Когда она вошла в дворницкую, девочка лежала под образами, а над ней читал отходную пономарь из соседней церкви, пьяница жестокий, готовый за бутылку водки читать над покойником всю ночь.
Фекла, сидя на сундуке, что-то быстро шила из розовато коленкора, и на пошивку ее падали слезы.
Никодим, по обыкновению, сидел мрачный и молчаливый, с маленьким на руках.
-- Ах, Никодим, Никодим, -- укоризненно обратилась к нему Ольга Ивановна. -- Что же ты доктора не позвал?
-- Бог лучше доктора знает, что надо, -- отвечал убежденно Никодим.
-- И это напрасно, -- указала Ольга Ивановна на пономаря.
-- А что же, попа брать для такой? -- объяснил дворник по-своему этот выговор. -- Не глупей мы людей. Знаем, что до семи лет дети еще ангелы, после семи до двенадцати -- аггелы, а уж потом -- отроки. Отрокам не иначе, как попа.
-- Да я не о том, -- вразумляла его акушерка. -- Девочка еще не умирает, а тут отходная.
-- Как не умирает! -- сквозь слезы отозвалась Фекла. -- Как же еще умирают-то! Нет уж, я ей и саван шью.
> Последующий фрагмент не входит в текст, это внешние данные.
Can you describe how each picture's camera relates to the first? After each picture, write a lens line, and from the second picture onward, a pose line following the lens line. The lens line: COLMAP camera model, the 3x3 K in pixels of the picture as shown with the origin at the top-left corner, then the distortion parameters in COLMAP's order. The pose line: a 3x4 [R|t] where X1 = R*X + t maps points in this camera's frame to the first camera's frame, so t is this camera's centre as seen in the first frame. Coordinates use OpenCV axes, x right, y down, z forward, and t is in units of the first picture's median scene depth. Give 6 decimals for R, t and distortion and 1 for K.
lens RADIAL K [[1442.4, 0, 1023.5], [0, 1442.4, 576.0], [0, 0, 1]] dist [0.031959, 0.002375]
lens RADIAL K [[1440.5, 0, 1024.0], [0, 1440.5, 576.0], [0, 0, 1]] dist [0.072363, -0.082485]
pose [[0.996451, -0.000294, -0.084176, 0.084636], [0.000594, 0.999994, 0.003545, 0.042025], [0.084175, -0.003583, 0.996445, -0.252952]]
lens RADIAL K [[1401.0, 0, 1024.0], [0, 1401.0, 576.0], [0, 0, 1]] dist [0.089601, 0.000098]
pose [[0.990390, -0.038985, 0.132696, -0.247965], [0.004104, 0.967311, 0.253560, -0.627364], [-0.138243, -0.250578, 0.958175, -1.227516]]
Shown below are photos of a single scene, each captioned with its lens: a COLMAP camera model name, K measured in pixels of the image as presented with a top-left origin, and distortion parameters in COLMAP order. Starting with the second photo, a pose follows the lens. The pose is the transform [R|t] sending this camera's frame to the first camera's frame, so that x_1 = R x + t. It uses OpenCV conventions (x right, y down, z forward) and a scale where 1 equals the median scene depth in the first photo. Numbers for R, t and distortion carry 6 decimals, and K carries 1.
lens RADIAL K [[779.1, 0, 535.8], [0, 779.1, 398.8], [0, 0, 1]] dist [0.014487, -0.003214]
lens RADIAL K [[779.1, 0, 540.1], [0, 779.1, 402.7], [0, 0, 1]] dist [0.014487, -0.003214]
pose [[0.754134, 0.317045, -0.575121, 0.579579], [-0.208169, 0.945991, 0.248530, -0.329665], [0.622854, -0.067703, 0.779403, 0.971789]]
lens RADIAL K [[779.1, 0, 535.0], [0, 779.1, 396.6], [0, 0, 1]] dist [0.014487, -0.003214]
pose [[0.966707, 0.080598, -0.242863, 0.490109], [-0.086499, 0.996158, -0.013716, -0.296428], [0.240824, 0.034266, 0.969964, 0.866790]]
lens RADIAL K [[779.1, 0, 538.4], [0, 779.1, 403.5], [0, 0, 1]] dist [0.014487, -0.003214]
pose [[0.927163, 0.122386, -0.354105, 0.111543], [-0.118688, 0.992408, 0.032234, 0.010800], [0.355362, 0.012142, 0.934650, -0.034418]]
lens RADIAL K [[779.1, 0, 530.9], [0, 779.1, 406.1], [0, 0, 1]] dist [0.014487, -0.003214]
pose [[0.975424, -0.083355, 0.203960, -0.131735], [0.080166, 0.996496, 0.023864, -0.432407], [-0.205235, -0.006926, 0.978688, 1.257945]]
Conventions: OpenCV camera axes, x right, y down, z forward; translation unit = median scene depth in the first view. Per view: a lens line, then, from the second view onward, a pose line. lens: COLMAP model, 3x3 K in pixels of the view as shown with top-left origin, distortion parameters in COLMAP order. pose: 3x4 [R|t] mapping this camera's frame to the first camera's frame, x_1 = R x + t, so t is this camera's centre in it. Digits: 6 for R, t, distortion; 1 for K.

И слезы полились из глаз Феклы, иголка выпала, и, опустив на ладони рук голову, она безутешно заплакала, приговаривая:
-- Доченька моя! Доченька родная! Родненькая!
V.
Ольга Ивановна, однако, пригласила к Грушке врача, того самого, который лечил богатых детей. Самой же ей пришлось снова уехать через день на долгую практику в имение к своей клиентке.
Однако, оттуда она написала, дворнику письмо с просьбой ответить, что сталось с Грунькой.
Дворник ничего не ответил, и Ольга Ивановна решила, что девочка умерла.
Каково же было ее удивление, когда в первый же день по приезде домой она увидела Груньку живой и здоровой.
Девочка важно ходила по дворницкой босиком, но в длинном, розовом коленкоровом платье, с розовой атласной лентой на талии, и, как большая, через плечо все поглядывала на тянущийся подол.
-- Грунька? -- радостно воскликнула Ольга Ивановна. --
Ты выздоровела?
-- А то что ж, -- по-отцовски серьезно ответила она.
-- Молодец. Кто же это тебе такое платье подарил? --
уже совсем весело продолжала Ольга Ивановна, забыв, как мать шила, обливаясь слезами, этот розовый коленкор.
Грунька с гордостью ответила:
-- Я помилала. Мама мне посыла, -- она снова оглянулась на тянущийся подол и добавила: -- теперь я хозу.
Мать кормила тощей грудью на диво здорового младенца и, с притворно суровым лицом, обратилась к девочке:
-- Ну, ну, скидывай обновку, я спрячу в сундук. А то задрипаешь подол, -- на Пасху надеть нечего будет.